**Exercises:**
A) In the blog post about CakePHP 1.2's Set class, what path string is passed to Set::extract to collect every user name?
B) Pick up the blog post about CakePHP 1.2's Set class from the point where it stops and keep writing it.

Cake 1.2's Set class eats nested arrays for breakfast!

Posted by Felix Geisendörfer, on Feb 24, 2007 - in PHP & CakePHP » Core & Hacking

Hey folks,

I was just taking a little trip through the CakePHP core code trying to wrap my head around Acl, Model behaviors and all sorts of stuff. While doing so I saw that the core code starts to be using the Set class more and more that was added a while ago. So far this has been a little dark spot for me in the core and from my previous quick looks at the class I've never been quite able to figure out what it's exact purpose was. Until now all I knew was "well it's probably some fancy array manipulation code that is somewhat obfuscated and undocumented". Oh boy, I wish I had spent more time on this earlier. It's probably one of coolest new features in 1.2 and nobody realizes it ; ).

So before starting to drool over it too much ahead of time, let's take a look at a simple example. You have an array of $users as it could have been returned from a findAll call to your User model:

php
  1. $users = array
  2. (
  3.     0 => array
  4.     (
  5.         'User' => array
  6.         (
  7.             'id' => 1
  8.             , 'name' => 'Felix'
  9.         )      
  10.     )
  11.     , 1 => array
  12.     (
  13.         'User' => array
  14.         (
  15.             'id' => 2
  16.             , 'name' => 'Bob'
  17.         )
  18.     )
  19.     , 2 => array
  20.     (
  21.         'User' => array
  22.         (
  23.             'id' => 3
  24.             , 'name' => 'Jim'
  25.         )
  26.     )
  27. );

What you really want however, is just a simple array containing all user 'name's: array('Felix', 'Bob', 'Jim'). Hmm. Up until today I'd probably have written some code like this to do it:

php
  1. $userNames = array();
  2. foreach ($users as $user)
  3. {
  4.     $userNames[] = $user['User']['name'];
  5. }

Simple enough, right? Not any more! Using the new Set class we can achieve the exact same outcome like this:

php
  1. $userNames = Set::extract($users, '{n}.User.name');

Doesn't blow you away yet? Well, let's look at another example. Let's say our User model as a hasMany associations to an Item model. Then we would get an array like this:

php
  1. $users = array
  2. (
  3.     0 => array
  4.     (
  5.         'User' => array
  6.         (
  7.             'id' => 1
  8.             , 'name' => 'Felix'
  9.             , 'Item' => array
  10.             (
  11.                 0 => array
  12.                 (
  13.                     'id' => 1
  14.                     , 'name' => 'Mouse'            
  15.                 )
  16.                 , 1 => array
  17.                 (
  18.                     'id' => 2
  19.                     , 'name' => 'KeyBoard'
  20.                 )
  21.             )
  22.         )      
  23.     )
  24.     , 1 => array
  25.     (
  26.         'User' => array
  27.         (
  28.             'id' => 2
  29.             , 'name' => 'Bob'
  30.             , 'Item' => array
  31.             (
  32.                 0 => array
  33.                 (
  34.                     'id' => 3
  35.                     , 'name' => 'CD'
  36.                 )
  37.             )
  38.         )
  39.     )

**Records:**
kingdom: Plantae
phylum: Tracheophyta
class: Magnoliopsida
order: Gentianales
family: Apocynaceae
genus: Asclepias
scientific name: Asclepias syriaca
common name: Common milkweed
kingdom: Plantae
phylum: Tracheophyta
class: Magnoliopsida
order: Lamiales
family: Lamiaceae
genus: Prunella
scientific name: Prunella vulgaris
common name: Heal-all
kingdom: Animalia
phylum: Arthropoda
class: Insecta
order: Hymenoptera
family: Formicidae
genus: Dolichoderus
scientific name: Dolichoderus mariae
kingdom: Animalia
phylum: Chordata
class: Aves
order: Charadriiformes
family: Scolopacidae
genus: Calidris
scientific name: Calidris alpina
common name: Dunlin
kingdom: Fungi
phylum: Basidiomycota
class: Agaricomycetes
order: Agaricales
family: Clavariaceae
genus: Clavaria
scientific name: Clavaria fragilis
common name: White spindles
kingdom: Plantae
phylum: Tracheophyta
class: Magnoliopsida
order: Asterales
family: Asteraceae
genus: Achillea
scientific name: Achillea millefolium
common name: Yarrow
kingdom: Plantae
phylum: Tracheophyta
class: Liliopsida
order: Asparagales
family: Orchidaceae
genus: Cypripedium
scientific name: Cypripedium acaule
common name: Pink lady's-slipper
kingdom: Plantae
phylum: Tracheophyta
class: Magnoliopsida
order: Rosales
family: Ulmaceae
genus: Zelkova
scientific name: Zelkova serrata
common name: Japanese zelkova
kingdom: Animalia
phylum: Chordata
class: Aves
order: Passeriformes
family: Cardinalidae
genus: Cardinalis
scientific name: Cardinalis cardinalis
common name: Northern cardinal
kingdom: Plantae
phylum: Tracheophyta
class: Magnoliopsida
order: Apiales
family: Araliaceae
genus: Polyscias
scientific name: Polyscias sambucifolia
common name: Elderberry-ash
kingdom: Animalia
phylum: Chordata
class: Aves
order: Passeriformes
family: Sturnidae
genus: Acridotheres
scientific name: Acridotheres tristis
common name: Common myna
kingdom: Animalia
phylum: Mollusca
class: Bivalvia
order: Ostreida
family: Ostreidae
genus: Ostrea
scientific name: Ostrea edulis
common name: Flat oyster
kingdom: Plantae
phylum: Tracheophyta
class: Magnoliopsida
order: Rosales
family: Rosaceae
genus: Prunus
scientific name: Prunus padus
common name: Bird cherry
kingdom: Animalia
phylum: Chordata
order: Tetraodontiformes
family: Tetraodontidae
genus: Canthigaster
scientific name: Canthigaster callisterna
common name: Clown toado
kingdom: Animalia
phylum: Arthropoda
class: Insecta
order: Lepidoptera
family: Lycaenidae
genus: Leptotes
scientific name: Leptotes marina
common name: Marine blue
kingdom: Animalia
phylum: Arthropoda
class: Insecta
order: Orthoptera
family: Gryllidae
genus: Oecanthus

**Expected responses:**
A) '{n}.User.name'

B)
  40.     , 2 => array
  41.     (
  42.         'User' => array
  43.         (
  44.             'id' => 3
  45.             , 'name' => 'Jim'
  46.             , 'Item' => array
  47.             (
  48.                 0 => array
  49.                 (
  50.                     'id' => 4
  51.                     , 'name' => 'USB Stick'
  52.                 )
  53.                 , 1 => array
  54.                 (
  55.                     'id' => 5
  56.                     , 'name' => 'MP3 Player'
  57.                 )
  58.                 , 2 => array
  59.                 (
  60.                     'id' => 6
  61.                     , 'name' => 'Cellphone'
  62.                 )
  63.             )
  64.         )
  65.     )
  66. );

Now here is how I would have traditionally turned this into a 'User.name' => 'User.items' array:

php
  1. $userItems = array();
  2. foreach ($users as $user)
  3. {
  4.     foreach ($user['User']['Item'] as $item)
  5.     {
  6.         $userItems[$user['User']['name']][] = $item['name'];
  7.     }
  8. }

But using the new Set class this is still pretty much a simple one-liner (split up in multiple lines so you don't have to scroll):

php
  1. $userItems = array_combine
  2. (
  3.     Set::extract($users, '{n}.User.name')
  4.     , Set::extract($users, '{n}.User.Item.{n}.name')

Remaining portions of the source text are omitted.